NEW YORK, NY -- Data deduplication is a hot topic at this year's Storage Decisions conference, with users saying they're gung-ho about deploying the technology. However, those with large storage environments say they've had trouble finding a product that fits their requirements.
Brian Greenberg, director of data protection services for a large financial company based in Chicago called data deduplication the "Holy Grail" of disk-based backup Wednesday during a presentation on disk-based backup.
Still, Greenberg's company, which he declined to name, is sticking to tape for backup for now while waiting for deduplication to become more useful for disaster recovery.
So why isn't he using it? Greenberg said he will not deploy a data deduplication appliance until he finds one that can copy its deduped data store and its index to tape for disaster recovery purposes. He could copy data from most data deduplication systems to tape by "rehydrating" the data and backing up the same data separately, but Greenberg said he wants to save space on tape, too. "Being able to backup the catalog is a standard feature of a tape backup environment," he said. "Many of the vendors have asked me why I'd want to do tape backup when I can replicate between systems, but what if there's a rolling disaster that corrupts both?"
Pete Fischer, storage administrator for a large paper and packaging manufacturing company, said his company is desperate to find a product that can reduce the 400 TB of data it must protect every 24 hours. The company uses IBM's Tivoli Storage Manager (TSM) to send data from EMC Clariion CX500, 600 and 700 systems with a total of 27 TB usable capacity to Clariion Disk Library (CDL) virtual tape library (VTL) systems.

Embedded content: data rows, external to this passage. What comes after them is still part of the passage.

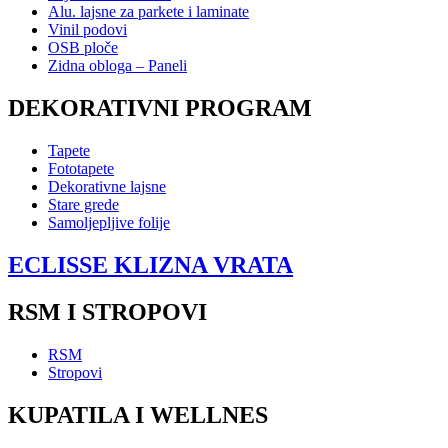
Alu. lajsne za parkete i laminate
Vinil podovi
OSB ploče
Zidna obloga – Paneli
DEKORATIVNI PROGRAM
Tapete
Fototapete
Dekorativne lajsne
Stare grede
Samoljepljive folije
ECLISSE KLIZNA VRATA
RSM I STROPOVI
RSM
Stropovi
KUPATILA I WELLNES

"We have barely enough room to keep our incremental backup data in the disk pool," Fischer said. Any overflow gets sent directly to the CDLs, which are also trying to backup data from the disk pool, causing bottlenecks. Fischer also said he's running out of capacity in his tape libraries, estimating that a fully populated Sun StorageTek SL8500 has about 30 percent of the drives he needs.
Fischer's company has brought in a Data Domain box for testing. He's also evaluating Diligent Technologies, but favors Data Domain because Diligent is strictly a VTL. "We're leery of VTL and tape in general at this point," Fischer said. His firm is putting Data Domain DD560 systems through rigorous performance testing, and Fischer said he's not satisfied with the product's scalability. The DD560s hold just over 1 TB of disk apiece, so he will need to deploy at least eight boxes and silo his data according to application. "What I want is to have the boxes be aware of each other, and to be able to get even more data reduction across applications," he said.

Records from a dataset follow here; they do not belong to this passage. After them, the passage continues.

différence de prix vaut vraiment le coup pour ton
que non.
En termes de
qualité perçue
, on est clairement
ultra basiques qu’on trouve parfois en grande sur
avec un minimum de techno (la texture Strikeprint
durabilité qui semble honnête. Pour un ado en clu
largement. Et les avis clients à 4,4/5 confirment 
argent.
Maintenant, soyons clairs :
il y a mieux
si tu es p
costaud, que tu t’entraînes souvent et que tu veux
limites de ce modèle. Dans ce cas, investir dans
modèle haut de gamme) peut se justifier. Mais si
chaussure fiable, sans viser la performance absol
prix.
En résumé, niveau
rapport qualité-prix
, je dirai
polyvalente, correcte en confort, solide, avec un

Mark Glazerman, storage and backup admin for a plastics manufacturing company, is happily running Data Domain DD560 and DD430 boxes to back up 25 TB. Glazerman said his most recent monitoring reports from his Data Domain systems show an average throughput of 10 MBps over 24 hours. That satisfies Glazerman, but won't work for everybody. [Update: Following publication of this article, Glazerman contacted SearchStorage.com to clarify that the 10 MBps throughput rate reported by the system is per drive, rather than for his entire system. At 15 drives, the entire system is getting an average throughput of 130 MBps, Glazerman said.]
Jannes Kleveberg, solution area manager for ATEA, a consulting firm that manages storage at a large automobile manufacturer's facilities in Europe, has considered deduplication for his client's 600 TB shop. He heard Glazerman's per-drive performance numbers with Data Domain and said "that kind of performance won't do in a large environment."
Kleveberg said he's concerned about post-process systems causing contention with the servers they draw data from after the backup window is over. "For us it always comes back to the performance issue," Kleveberg said.
Data Domain's director of product management Ed Reidenbach said users may point fingers at deduplication if they have poor performance because it's an unfamiliar technology. "We spend a lot of time debugging customer networks to resolve the issue, but since we're the new player in the environment [users] think we're the problem," he said. According to vice president of marketing Beth White, Data Domain is working on letting individual boxes connect through a global namespace to scale better. "We're still pushing the upper limits of our product," she said. "All of us [vendors] in this market are still working our way up the food chain to those megascale data center environments."